■ **What the task requires**: Report how many lines of the following entries include the string "samples"; respond with the number alone.

##### Records for this task

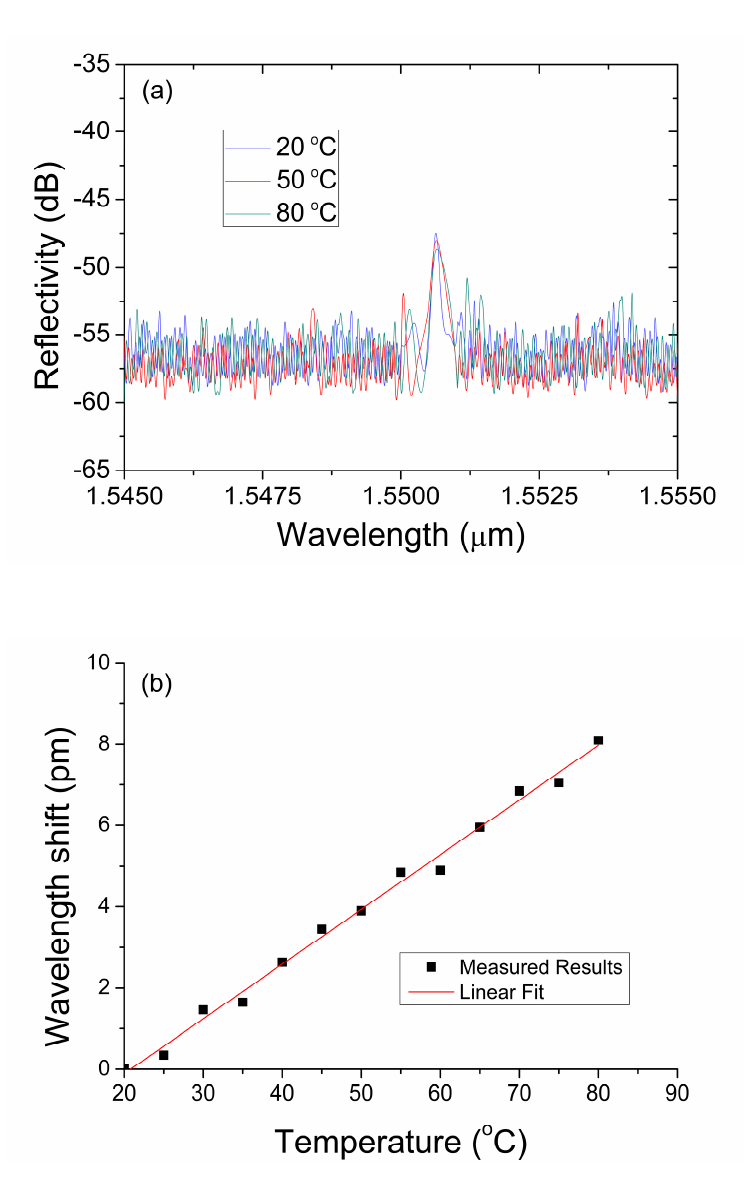
Figure 6. ( a ) Spectrum shift of the sensor with the MF-BG diameter being 2.94 μ m under different temperatures. ( b ) Relation between the wavelength shift and the temperature.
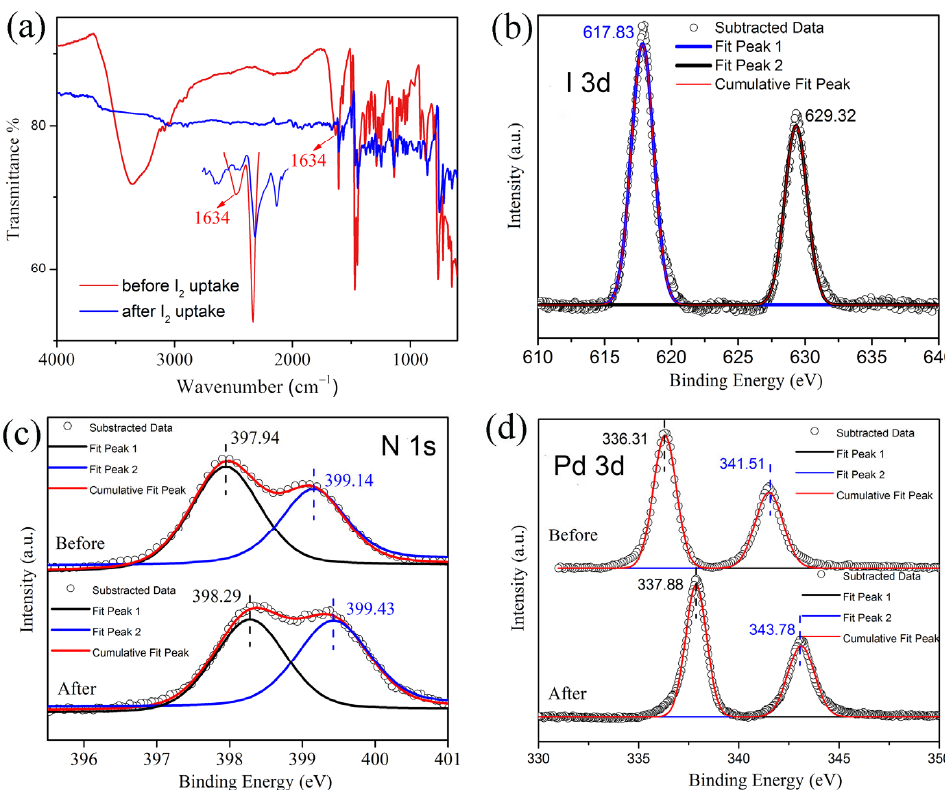
Figure 4 . ( a ) IR spectra of compound 1 before and after I 2 uptake (inset: enlarged spectra showing the significant decrease of band at ∼ 1640 cm − 1 ). ( b ) XPS of I 3d for I 2 @ 1 . ( c ) XPS of N 1s for compound 1 before and after dissolved I 2 uptake. ( d ) XPS of Pd 3d for compound 1 before and after dissolved I 2 uptake.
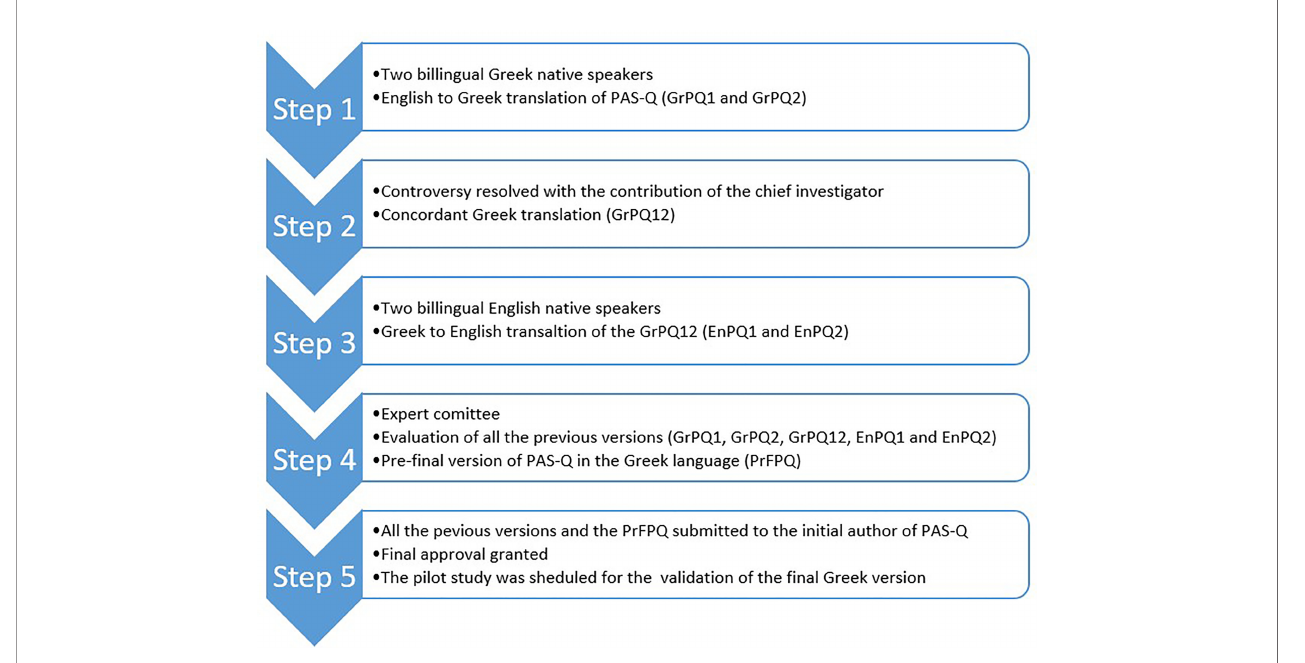
FIGURE 1 | Translation and adaption procedure of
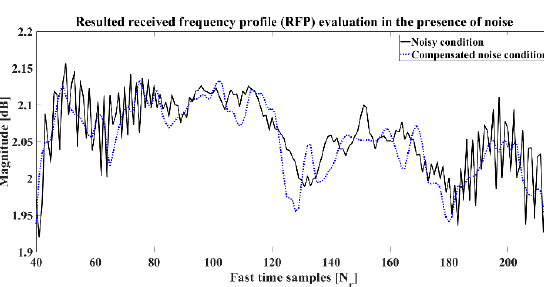
Figure 10. Resulting RFP presentation ( a – c ).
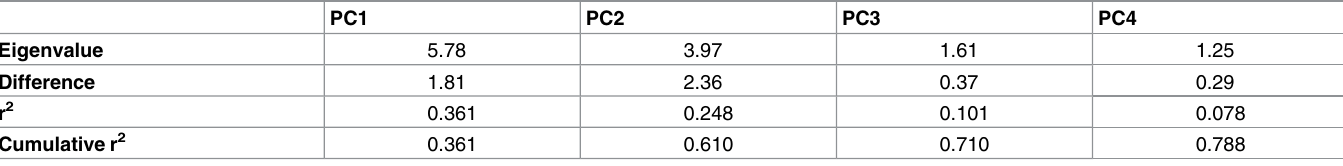
the load-displacement curve, compared to mice fed the other three diets, Fig 12F. This is a function of GMP reducing the brittleness of the bone. Both Fat-Free and Fat Mass Are Correlated with Bone Status Correlational analysis was used to examine the relationship between markers of body composi- tion, including visceral fat weight, subcutaneous fat weight, brown fat weight, gastrocnemius muscle weight, fat-free mass, and fat mass, and markers of bone status. Results are displayed in Table 9, and the significant relationships are shown in Fig 13. Fat-free mass had the greatest impact on mineralization of the bone as reflected in increased BMC and BMD with high-fat feeding, Fig 13A and 13D. Max load, reflective of the strength of the bone, is significantly related to visceral fat weight, subcutaneous fat weight, fat-free mass, and fat mass with the largest impacts coming from the weight of visceral and subcutaneous fat tissues. Bone size mea- sures, cross-sectional area and perimeter, are significantly related to visceral fat weight, subcu- taneous fat weight, fat-free mass, and fat mass. All markers of fat were negatively correlated with post-yield displacement, a measure of ductility. Post-yield displacement decreased as total fat mass, and the mass of subcutaneous, visceral and BAT increased (Table 9). Table 6. Principal Component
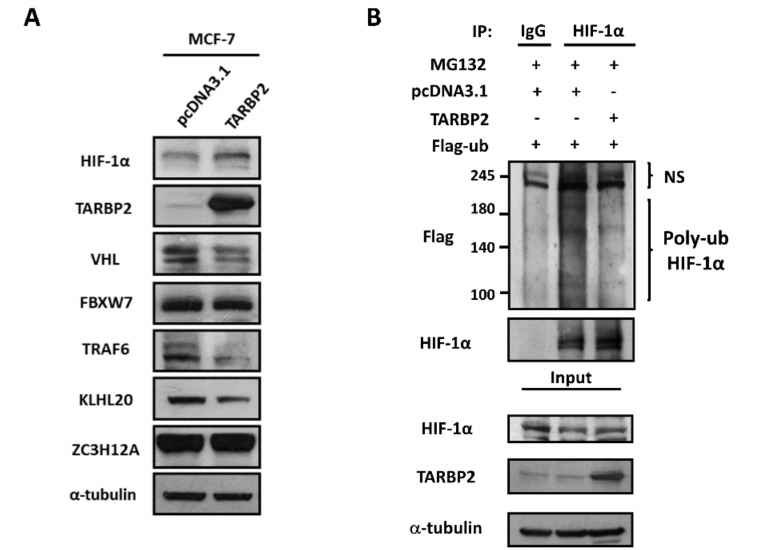
Figure 5. TARBP2 downregulates multiple E3 ligases and HIF-1 α ubiquitination. ( A ) Protein expres- sion of HIF-1 α , VHL, FBXW7, TRAF6, KLHL20, and ZC3H12A in TARBP2-overexpressing MCF-7 cells. ( B ) Ubiquitination of HIF-1 α in TARBP2-overexpressing MCF-7 cells. TARBP2-overexpressing MCF-7 cells were treated with MG132 for 24 h and subjected to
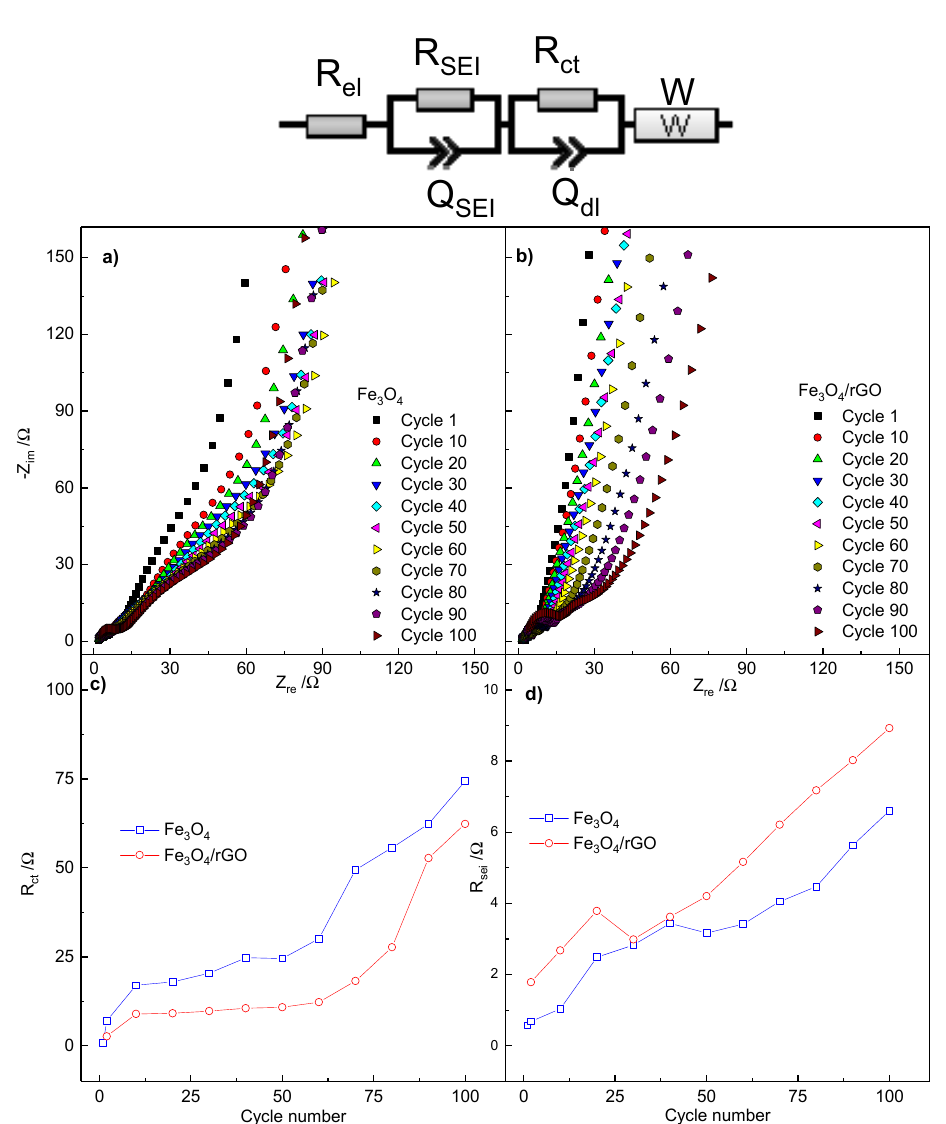
Figure 8. ( a ) Nyquist plot of Fe 3 O 4 nps acquired every 10 cycles, ( b ) Nyquist plot of Fe 3 O 4 /rGO acquired every 10 cycles. ( c ) Evolution R SEI for both materials upon cycling and ( d ) evolution of R ct upon cycling. The PEIS measurement were conducted in the frequency range of 101 KHz < f < 9 mHz at 0.75 V in the first cycle and at 0.9 V for the further ones, with a sinusoidal perturbation of 5 mV.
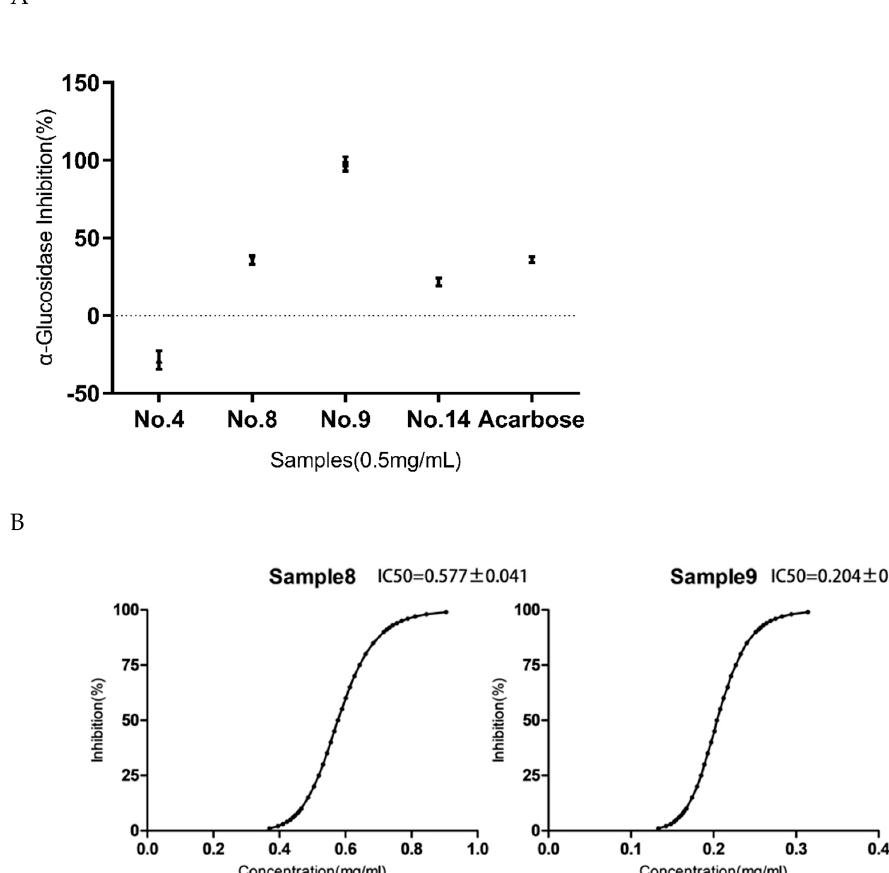
Figure 5. ( A ): Inhibitory effects of the different samples (No.4, 8, 9, and 14) on the α − glucosidase in vitro at the same concentrations (T = 37 ◦ C, pH 6.9); c ( α − glucosidase) = 0.25 U/mL, c (pNPG) = 0.5 mmol/L. ( B ): The value of the half maximal inhibitory concentration (IC 50 ) of the No.8 and No.9 samples was performed by fixing the concentration of the enzyme (0.25 U mL − 1 ) and the substrate pNPG where c ( α − glucosidase) = 0.25 U/mL, c ( p NPG) = 0.5 mmol/L, c (No.8 sample) = 0.30 to 1.00 mg/mL, and c (No.9 sample) = 0.10 to 0.35 mg/mL, respectively. The data were expressed as mean ± the SD ( n = 3).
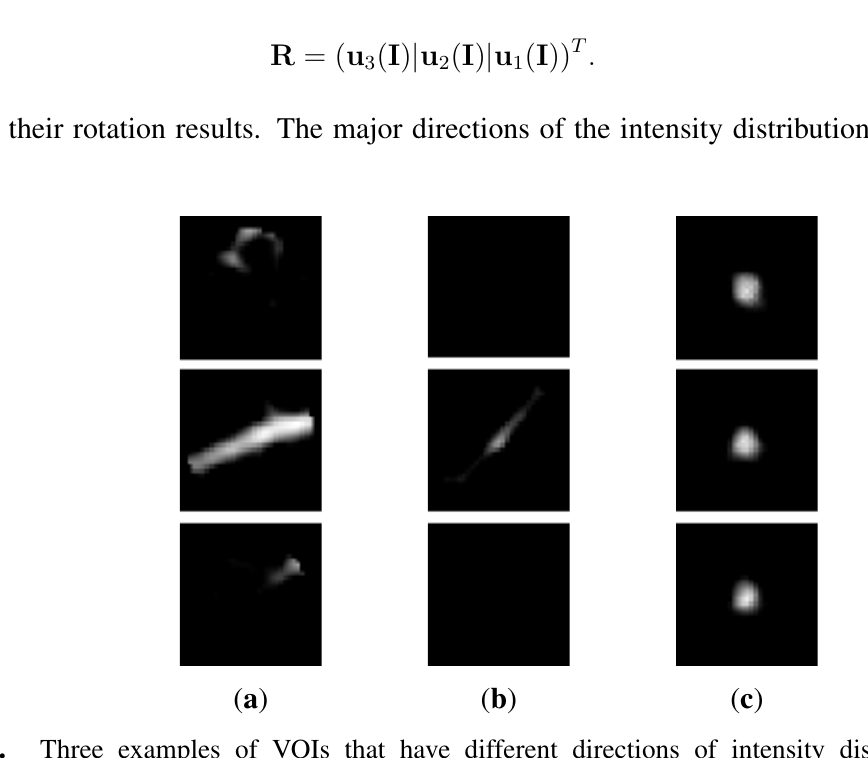
Figure 8. Three examples of VOIs that have different directions of intensity distributions. ( a ) example 1; ( b ) example 2; ( c ) example 3. The first, second and third rows represent the upper slices, the slices of interest, and the lower slices,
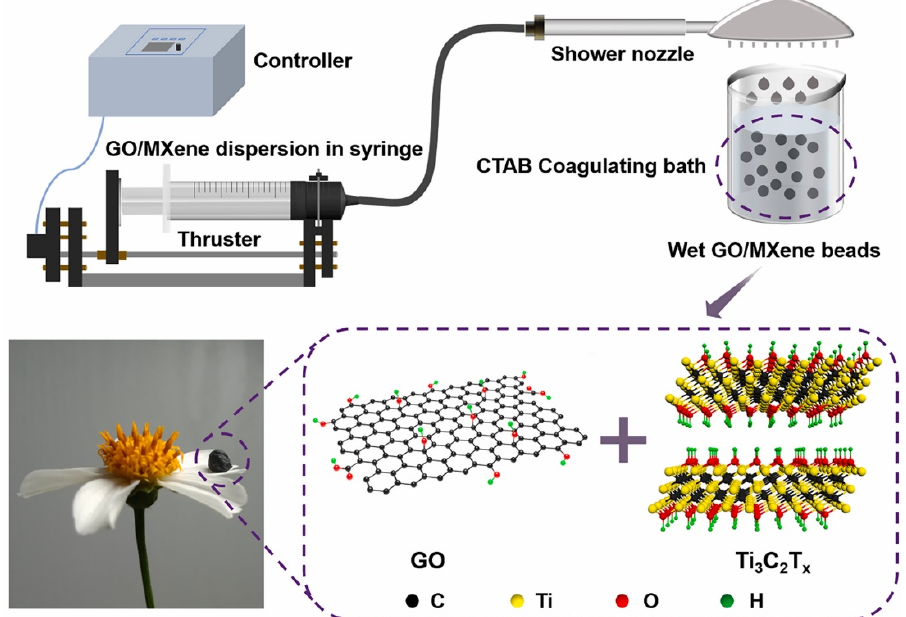
Figure 2. Schematic showing the hydrogen bond-induced self-assembling of beads for oil/water separation aerogel composite preparation. CTAB stands for the cetyltrimethylammonium bromide surfactant. Reproduced with permission from [40], ©2021 Elsevier B.V.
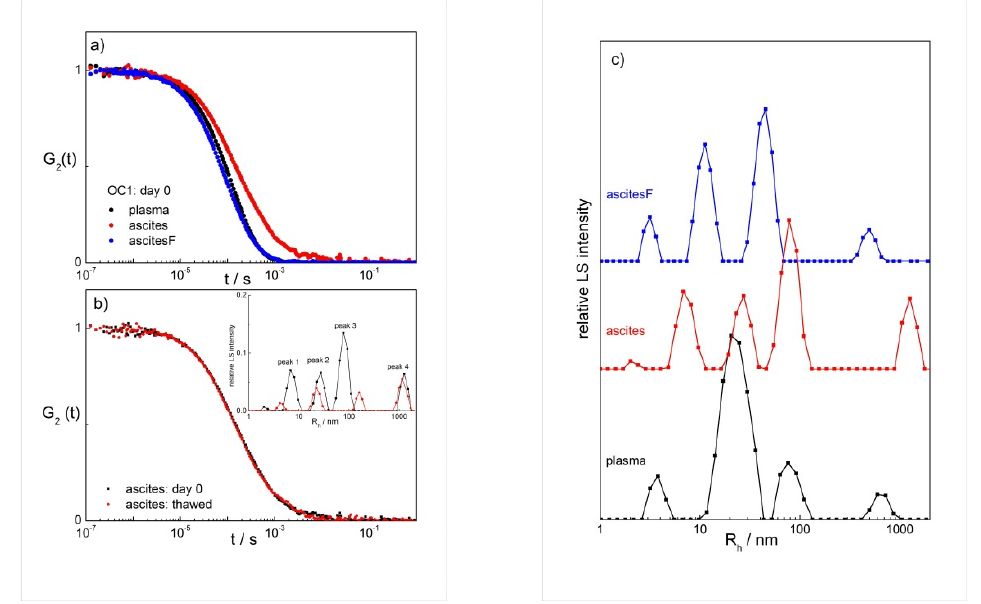
Figure 1. ( a ) The normalized intensity correlation functions ( G 2 (t)) of plasma, ascites, and filtered ascites (ascitesF) measured on the day of sampling (day 0) at θ = 90 ◦ and T = 25 ◦ C; ( b ) the effect of freezing/thawing on G 2 (t) and the calculated distributions of the hydrodynamic radii ( R h ) of particles in ascites (see inset); ( c ) the intensity weighted distributions of the hydrodynamic radii ( R h ) of particles in plasma and both ascites samples. All data are for ovarian cancer patient OC1. The distributions are calculated by considering the viscosity of water at 25 °C ( η o = 0.9 mPa s − 1 ).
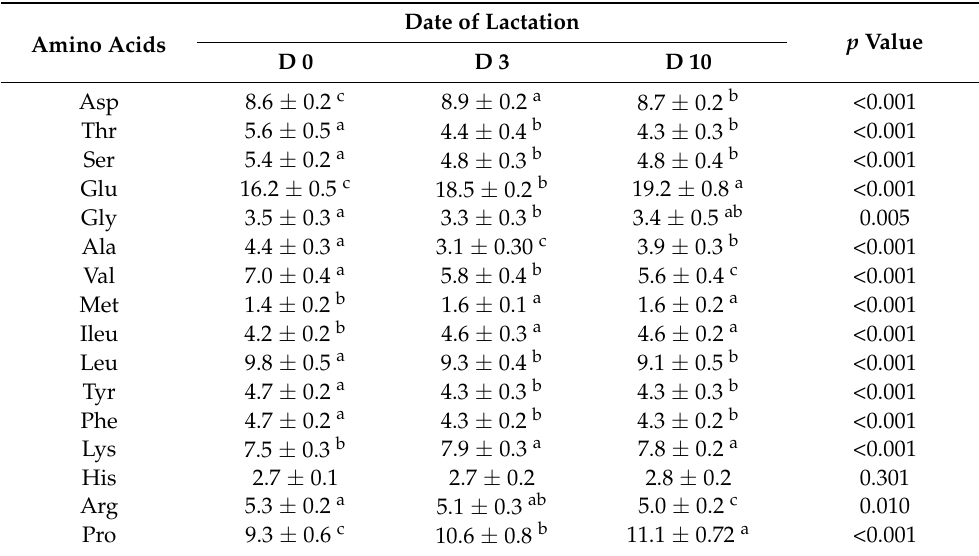
Table 3. Amino acid profile of sow milk at d 0, 3, and 10 of lactation (% of total amino acid, n = 25). Amino Acids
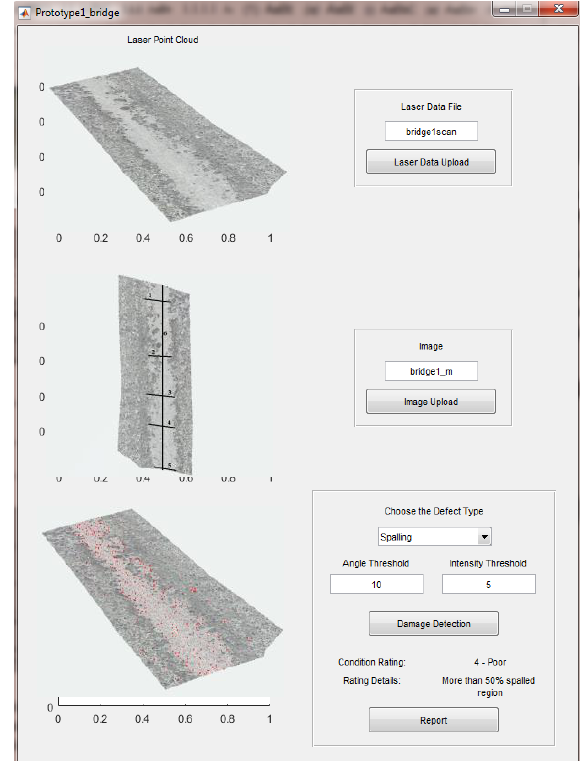
Figure 2: The texture-mapped point cloud of the Çayırhan Bridge.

##########

■ **Answer section**: 2